--- START ---
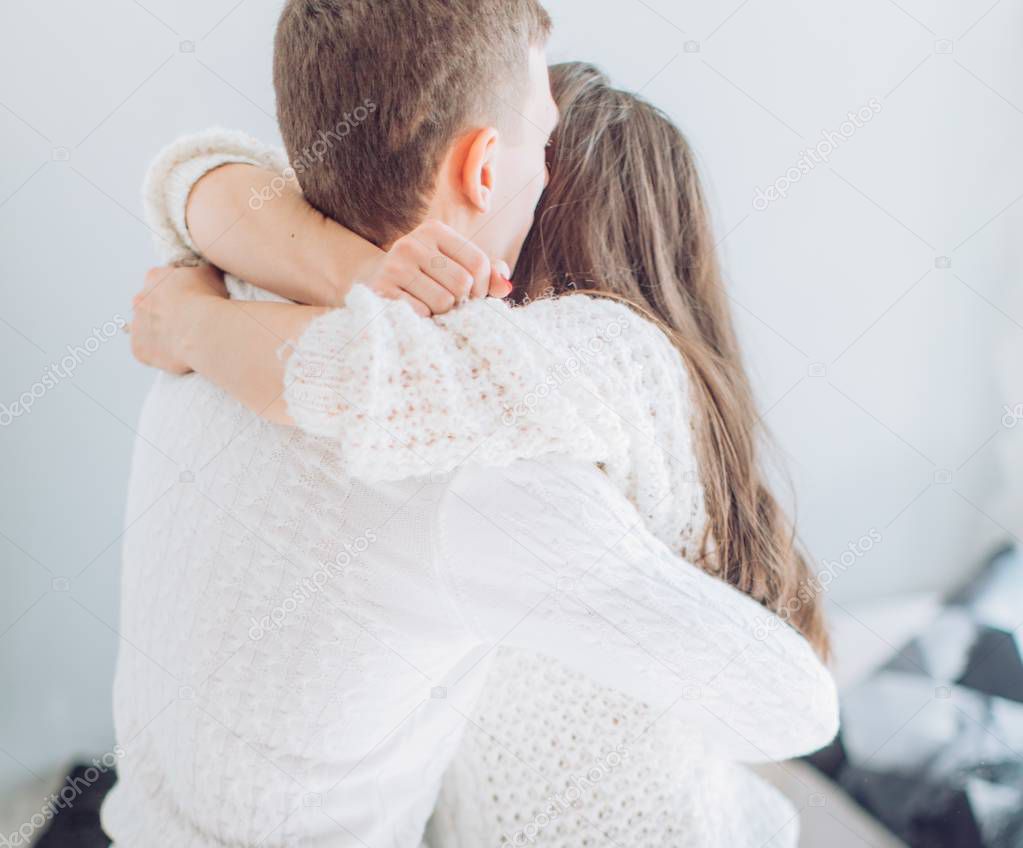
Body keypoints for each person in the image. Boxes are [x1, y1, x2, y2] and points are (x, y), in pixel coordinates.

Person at [125, 51, 837, 848]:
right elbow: (202, 172)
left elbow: (367, 374)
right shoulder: (573, 373)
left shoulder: (590, 357)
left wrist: (192, 322)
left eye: (528, 155)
--- END ---
Write out the whole listing exactly. Pictures stay out.

▶ **SOLUTION TO THIS EXERCISE**:
Body keypoints for each person in the image. Boxes are [x1, y1, x2, y2] and points are (x, y), in pixel coordinates.

Person at [125, 51, 837, 848]:
right elbow: (202, 172)
left elbow: (367, 374)
right shoulder: (573, 373)
left shoulder: (590, 357)
left wrist: (192, 322)
left eye: (528, 155)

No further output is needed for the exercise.